───── Task inputs

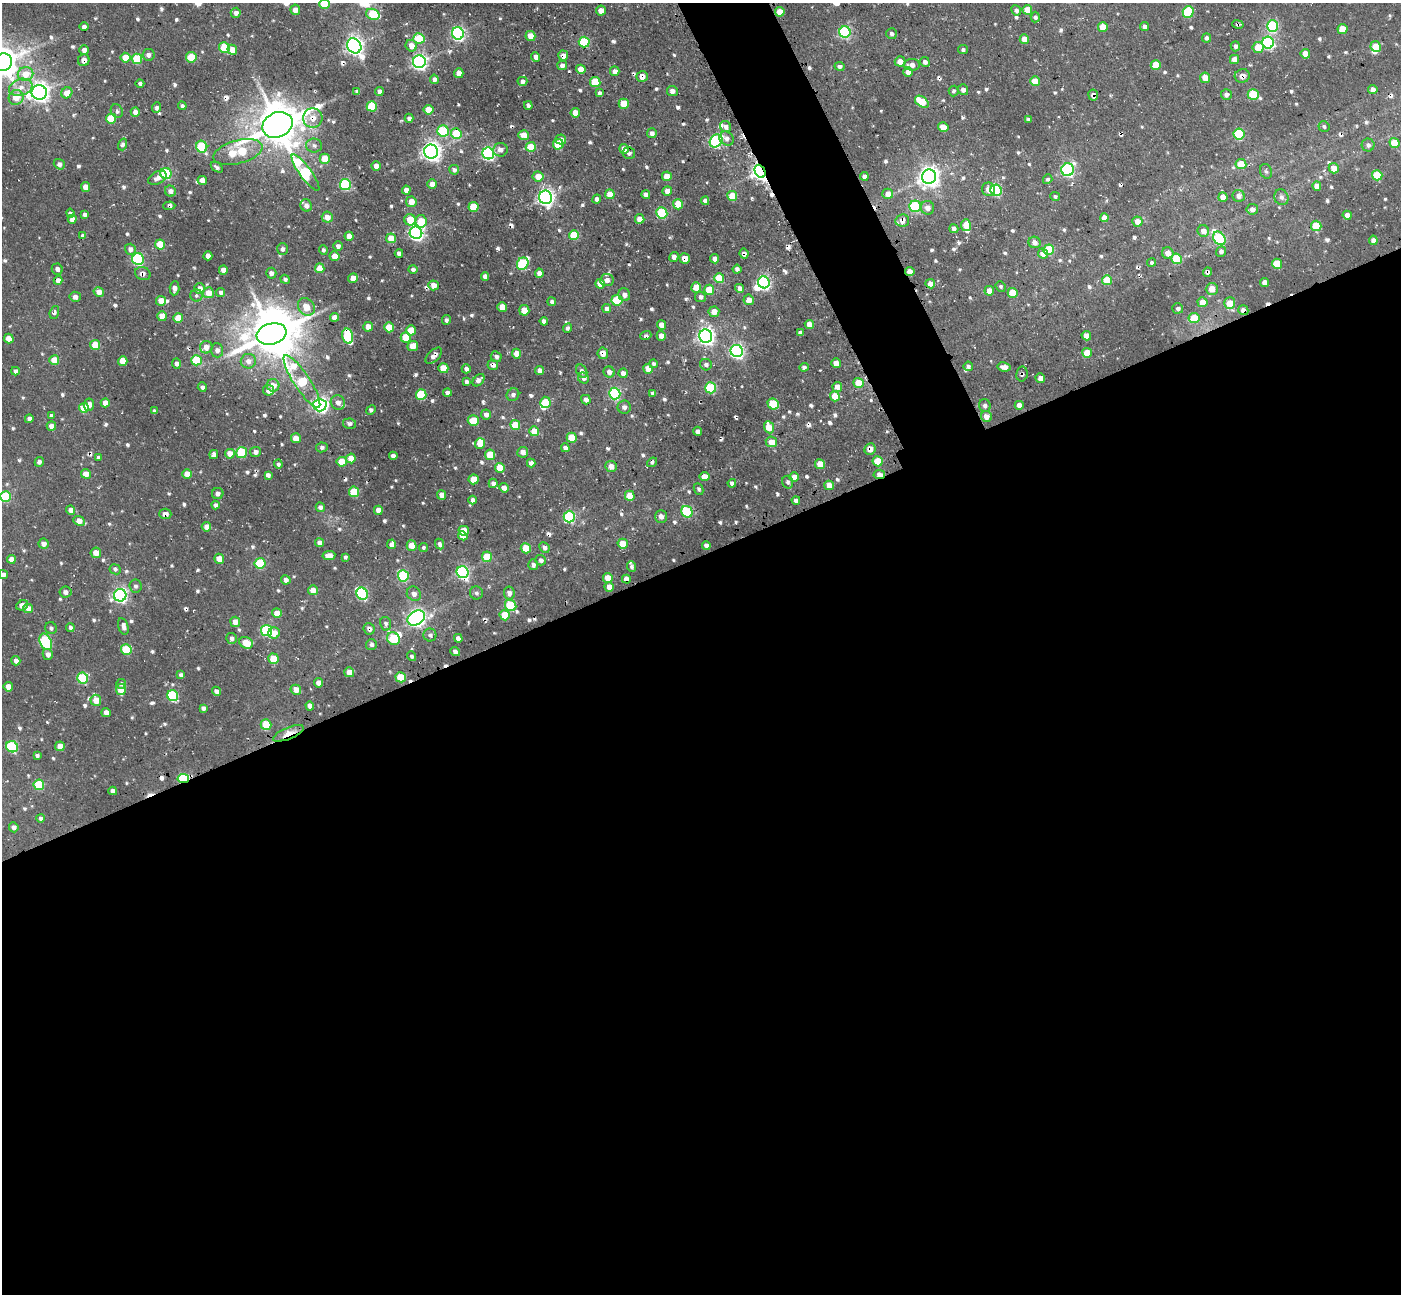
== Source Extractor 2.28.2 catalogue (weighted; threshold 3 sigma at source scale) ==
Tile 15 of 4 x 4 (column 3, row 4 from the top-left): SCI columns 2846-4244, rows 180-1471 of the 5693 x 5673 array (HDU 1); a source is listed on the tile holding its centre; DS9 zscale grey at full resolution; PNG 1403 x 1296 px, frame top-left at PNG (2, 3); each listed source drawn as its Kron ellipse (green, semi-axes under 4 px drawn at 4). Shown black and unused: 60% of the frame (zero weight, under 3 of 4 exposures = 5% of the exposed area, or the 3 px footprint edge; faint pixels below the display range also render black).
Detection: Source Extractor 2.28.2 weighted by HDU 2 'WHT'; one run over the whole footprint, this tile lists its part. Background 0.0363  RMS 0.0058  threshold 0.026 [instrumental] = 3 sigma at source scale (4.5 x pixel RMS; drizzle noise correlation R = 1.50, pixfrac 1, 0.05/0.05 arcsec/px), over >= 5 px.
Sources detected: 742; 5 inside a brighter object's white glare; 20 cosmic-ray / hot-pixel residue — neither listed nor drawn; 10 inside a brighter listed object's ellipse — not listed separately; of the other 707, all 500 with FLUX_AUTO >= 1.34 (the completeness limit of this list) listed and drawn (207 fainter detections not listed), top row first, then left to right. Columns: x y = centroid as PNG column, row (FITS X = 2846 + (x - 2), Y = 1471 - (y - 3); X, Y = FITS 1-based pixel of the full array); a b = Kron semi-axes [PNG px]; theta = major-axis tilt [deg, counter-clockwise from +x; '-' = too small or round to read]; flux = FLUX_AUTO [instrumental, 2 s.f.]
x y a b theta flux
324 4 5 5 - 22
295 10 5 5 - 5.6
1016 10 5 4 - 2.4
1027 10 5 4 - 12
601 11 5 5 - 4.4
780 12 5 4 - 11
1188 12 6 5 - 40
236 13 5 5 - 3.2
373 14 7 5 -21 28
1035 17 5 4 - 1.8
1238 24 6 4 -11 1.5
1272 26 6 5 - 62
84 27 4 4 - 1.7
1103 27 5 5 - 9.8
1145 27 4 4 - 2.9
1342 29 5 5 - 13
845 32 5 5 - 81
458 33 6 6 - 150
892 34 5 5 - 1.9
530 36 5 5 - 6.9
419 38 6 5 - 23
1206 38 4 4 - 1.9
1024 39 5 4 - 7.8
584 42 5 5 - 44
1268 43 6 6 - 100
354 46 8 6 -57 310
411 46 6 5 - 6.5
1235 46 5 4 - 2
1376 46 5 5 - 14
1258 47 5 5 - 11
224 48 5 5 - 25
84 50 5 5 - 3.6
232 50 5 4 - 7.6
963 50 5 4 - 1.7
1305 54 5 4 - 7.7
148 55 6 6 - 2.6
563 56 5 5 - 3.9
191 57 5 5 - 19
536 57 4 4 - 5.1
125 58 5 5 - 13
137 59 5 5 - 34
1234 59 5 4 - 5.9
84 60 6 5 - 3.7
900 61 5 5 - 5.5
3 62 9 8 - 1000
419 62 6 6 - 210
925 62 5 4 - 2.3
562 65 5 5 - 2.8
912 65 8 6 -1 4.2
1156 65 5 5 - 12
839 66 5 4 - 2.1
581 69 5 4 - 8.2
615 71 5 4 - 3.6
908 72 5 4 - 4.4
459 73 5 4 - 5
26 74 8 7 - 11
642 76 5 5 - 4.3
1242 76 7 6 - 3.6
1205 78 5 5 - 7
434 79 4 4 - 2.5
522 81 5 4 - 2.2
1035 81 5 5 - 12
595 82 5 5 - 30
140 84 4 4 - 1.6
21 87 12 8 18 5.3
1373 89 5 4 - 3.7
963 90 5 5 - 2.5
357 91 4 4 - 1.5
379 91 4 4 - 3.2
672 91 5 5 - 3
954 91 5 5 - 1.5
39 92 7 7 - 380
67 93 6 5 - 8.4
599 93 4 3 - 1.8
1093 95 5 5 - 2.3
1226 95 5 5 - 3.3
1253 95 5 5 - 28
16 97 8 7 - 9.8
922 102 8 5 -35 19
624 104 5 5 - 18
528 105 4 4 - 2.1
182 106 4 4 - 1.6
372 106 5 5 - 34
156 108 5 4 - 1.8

──────────

Directions. Set out every line of the material above as a Markdown table with the columns "No." and "Text", numbering the lines in order and skipping blank ones. Leave the pictures out.

Response to the task.
| No. | Text |
|---|---|
| 1 | == Source Extractor 2.28.2 catalogue (weighted; threshold 3 sigma at source scale) == |
| 2 | Tile 15 of 4 x 4 (column 3, row 4 from the top-left): SCI columns 2846-4244, rows 180-1471 of the 5693 x 5673 array (HDU 1); a source is listed on the tile holding its centre; DS9 zscale grey at full resolution; PNG 1403 x 1296 px, frame top-left at PNG (2, 3); each listed source drawn as its Kron ellipse (green, semi-axes under 4 px drawn at 4). Shown black and unused: 60% of the frame (zero weight, under 3 of 4 exposures = 5% of the exposed area, or the 3 px footprint edge; faint pixels below the display range also render black). |
| 3 | Detection: Source Extractor 2.28.2 weighted by HDU 2 'WHT'; one run over the whole footprint, this tile lists its part. Background 0.0363  RMS 0.0058  threshold 0.026 [instrumental] = 3 sigma at source scale (4.5 x pixel RMS; drizzle noise correlation R = 1.50, pixfrac 1, 0.05/0.05 arcsec/px), over >= 5 px. |
| 4 | Sources detected: 742; 5 inside a brighter object's white glare; 20 cosmic-ray / hot-pixel residue — neither listed nor drawn; 10 inside a brighter listed object's ellipse — not listed separately; of the other 707, all 500 with FLUX_AUTO >= 1.34 (the completeness limit of this list) listed and drawn (207 fainter detections not listed), top row first, then left to right. Columns: x y = centroid as PNG column, row (FITS X = 2846 + (x - 2), Y = 1471 - (y - 3); X, Y = FITS 1-based pixel of the full array); a b = Kron semi-axes [PNG px]; theta = major-axis tilt [deg, counter-clockwise from +x; '-' = too small or round to read]; flux = FLUX_AUTO [instrumental, 2 s.f.] |
| 5 | x y a b theta flux |
| 6 | 324 4 5 5 - 22 |
| 7 | 295 10 5 5 - 5.6 |
| 8 | 1016 10 5 4 - 2.4 |
| 9 | 1027 10 5 4 - 12 |
| 10 | 601 11 5 5 - 4.4 |
| 11 | 780 12 5 4 - 11 |
| 12 | 1188 12 6 5 - 40 |
| 13 | 236 13 5 5 - 3.2 |
| 14 | 373 14 7 5 -21 28 |
| 15 | 1035 17 5 4 - 1.8 |
| 16 | 1238 24 6 4 -11 1.5 |
| 17 | 1272 26 6 5 - 62 |
| 18 | 84 27 4 4 - 1.7 |
| 19 | 1103 27 5 5 - 9.8 |
| 20 | 1145 27 4 4 - 2.9 |
| 21 | 1342 29 5 5 - 13 |
| 22 | 845 32 5 5 - 81 |
| 23 | 458 33 6 6 - 150 |
| 24 | 892 34 5 5 - 1.9 |
| 25 | 530 36 5 5 - 6.9 |
| 26 | 419 38 6 5 - 23 |
| 27 | 1206 38 4 4 - 1.9 |
| 28 | 1024 39 5 4 - 7.8 |
| 29 | 584 42 5 5 - 44 |
| 30 | 1268 43 6 6 - 100 |
| 31 | 354 46 8 6 -57 310 |
| 32 | 411 46 6 5 - 6.5 |
| 33 | 1235 46 5 4 - 2 |
| 34 | 1376 46 5 5 - 14 |
| 35 | 1258 47 5 5 - 11 |
| 36 | 224 48 5 5 - 25 |
| 37 | 84 50 5 5 - 3.6 |
| 38 | 232 50 5 4 - 7.6 |
| 39 | 963 50 5 4 - 1.7 |
| 40 | 1305 54 5 4 - 7.7 |
| 41 | 148 55 6 6 - 2.6 |
| 42 | 563 56 5 5 - 3.9 |
| 43 | 191 57 5 5 - 19 |
| 44 | 536 57 4 4 - 5.1 |
| 45 | 125 58 5 5 - 13 |
| 46 | 137 59 5 5 - 34 |
| 47 | 1234 59 5 4 - 5.9 |
| 48 | 84 60 6 5 - 3.7 |
| 49 | 900 61 5 5 - 5.5 |
| 50 | 3 62 9 8 - 1000 |
| 51 | 419 62 6 6 - 210 |
| 52 | 925 62 5 4 - 2.3 |
| 53 | 562 65 5 5 - 2.8 |
| 54 | 912 65 8 6 -1 4.2 |
| 55 | 1156 65 5 5 - 12 |
| 56 | 839 66 5 4 - 2.1 |
| 57 | 581 69 5 4 - 8.2 |
| 58 | 615 71 5 4 - 3.6 |
| 59 | 908 72 5 4 - 4.4 |
| 60 | 459 73 5 4 - 5 |
| 61 | 26 74 8 7 - 11 |
| 62 | 642 76 5 5 - 4.3 |
| 63 | 1242 76 7 6 - 3.6 |
| 64 | 1205 78 5 5 - 7 |
| 65 | 434 79 4 4 - 2.5 |
| 66 | 522 81 5 4 - 2.2 |
| 67 | 1035 81 5 5 - 12 |
| 68 | 595 82 5 5 - 30 |
| 69 | 140 84 4 4 - 1.6 |
| 70 | 21 87 12 8 18 5.3 |
| 71 | 1373 89 5 4 - 3.7 |
| 72 | 963 90 5 5 - 2.5 |
| 73 | 357 91 4 4 - 1.5 |
| 74 | 379 91 4 4 - 3.2 |
| 75 | 672 91 5 5 - 3 |
| 76 | 954 91 5 5 - 1.5 |
| 77 | 39 92 7 7 - 380 |
| 78 | 67 93 6 5 - 8.4 |
| 79 | 599 93 4 3 - 1.8 |
| 80 | 1093 95 5 5 - 2.3 |
| 81 | 1226 95 5 5 - 3.3 |
| 82 | 1253 95 5 5 - 28 |
| 83 | 16 97 8 7 - 9.8 |
| 84 | 922 102 8 5 -35 19 |
| 85 | 624 104 5 5 - 18 |
| 86 | 528 105 4 4 - 2.1 |
| 87 | 182 106 4 4 - 1.6 |
| 88 | 372 106 5 5 - 34 |
| 89 | 156 108 5 4 - 1.8 |